Seulement, au lieu d’une soirée peinard de fin du monde en musique, voilà qu’on se retrouve dans un Bataclan plein à ras bord. Ça piaille de toutes parts, y compris lorsque les Texans entament, en guise d’ouverture, « Yasmin the Light ». La salle se divise alors en deux camps : ceux qui ne se taisent que lorsque les flots de décibels couvrent leurs voix, et ceux qui les toisent d’un œil excédé. Ceux qui sont venus en passant, parce que ça avait l’air sympa quoi, et ceux qui sont venus en quête de montagnes russes émotionnelles.

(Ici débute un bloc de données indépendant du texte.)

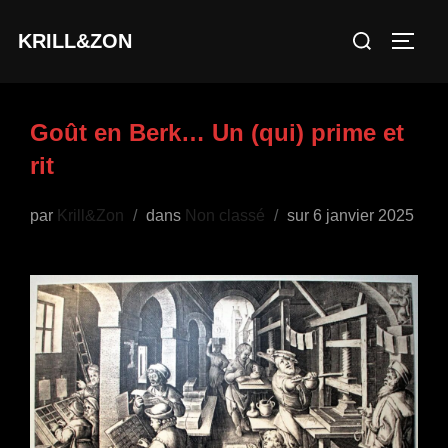
Aller
Rechercher :
KRILL&ZON
au
PERM
contenu
Goût en Berk… Un (qui) prime et
rit
Publié
par
Krill&Zon
dans
Non classé
sur
6 janvier 2025
le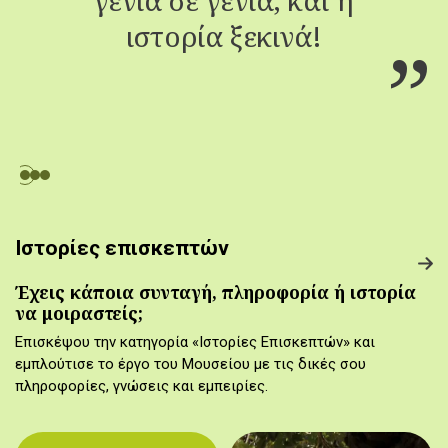
ιστορία ξεκινά!
Ιστορίες επισκεπτών
Έχεις κάποια συνταγή, πληροφορία ή ιστορία
να μοιραστείς;
Επισκέψου την κατηγορία «Ιστορίες Επισκεπτών» και
εμπλούτισε το έργο του Μουσείου με τις δικές σου
πληροφορίες, γνώσεις και εμπειρίες.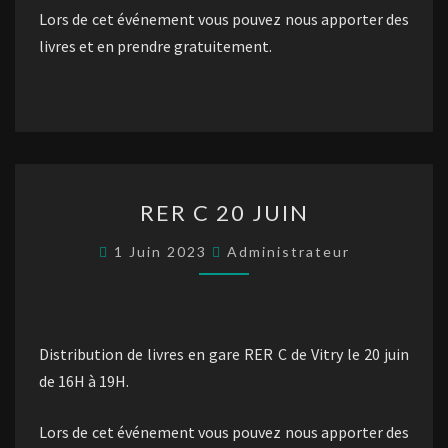
Lors de cet événement vous pouvez nous apporter des
livres et en prendre gratuitement.
RER
RER C 20 JUIN
C
20
1 Juin 2023
Administrateur
JUIN
Distribution de livres en gare RER C de Vitry le 20 juin
de 16H à 19H.
Lors de cet événement vous pouvez nous apporter des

Si l’on fait abstraction de ces querelles pour observer, malgré le bruit de fond, ce qui se passe sur scène, on est d’abord impressionné par l’intensité de ce qui s’y trame. Les cinq gaillards, si réservés quelques minutes plus tôt, se balancent comme les blés un jour de tempête ; Munaf Rayani se plie comme un roseau, n’hésite pas à jouer assis, debout, contorsionné, noyé dans le flot des riffs qu’il crée. C’est beau. Sauf qu’un voile invisible semble séparer le groupe de la salle, malgré l’émouvante déclaration d’amour au public lue par le guitariste au début du concert, dans un français approximatif. Un mur sans doute lié à la piètre qualité du son : si les déchaînements sonores (« Catastrophe and the Cure ») sont relativement efficaces, la dentelle tissée par les guitares pendant les moments de répit disparaît au profit d’un magma très quelconque. Des moments d’une puissance rare (l’épique « Last Known Surroundings », « Your Hand in Mine ») viennent pondérer cette déception diffuse ; difficile de ne pas laisser ces narrations sonores délivrer leur dose de vague à l’âme.

Explosions in the Sky

Mais tout au long du concert, je ne peux pas s’empêcher de garder à l’esprit ce que ç’aurait pu être. Ce que ç’aurait pu être, si les amplis, au lieu de cracher ce son sursaturé, s’étaient contentés de restituer les montées en tension explosives, et les riffs cristallins. Si ces épopées musicales nous avaient été présentées avec leur grâce d’origine, et non pas polluées par un son approximatif et inadapté.

C’est donc avec un mélange de bienveillance amie (« ils ont tellement bien joué, c’est pas leur faute si le son est pourri ») et d’amertume (« ce n’était que ça ? ») que je les regarde quitter la scène – les bougres, pas fourbes pour un sou, ne reviennent pas pour un rappel après nous avoir fait des adieux chaleureux sur « The Moon Is Down ».

Explosions in the Sky

Ce n’était donc que ça. Quelques moments de splendeur contre beaucoup de fuzz indésiré. Quelques pauses d’une intensité rare, au milieu d’un combat contre le brouhaha ambiant. On est peut-être un peu trop exigeant, une veille de fin du monde.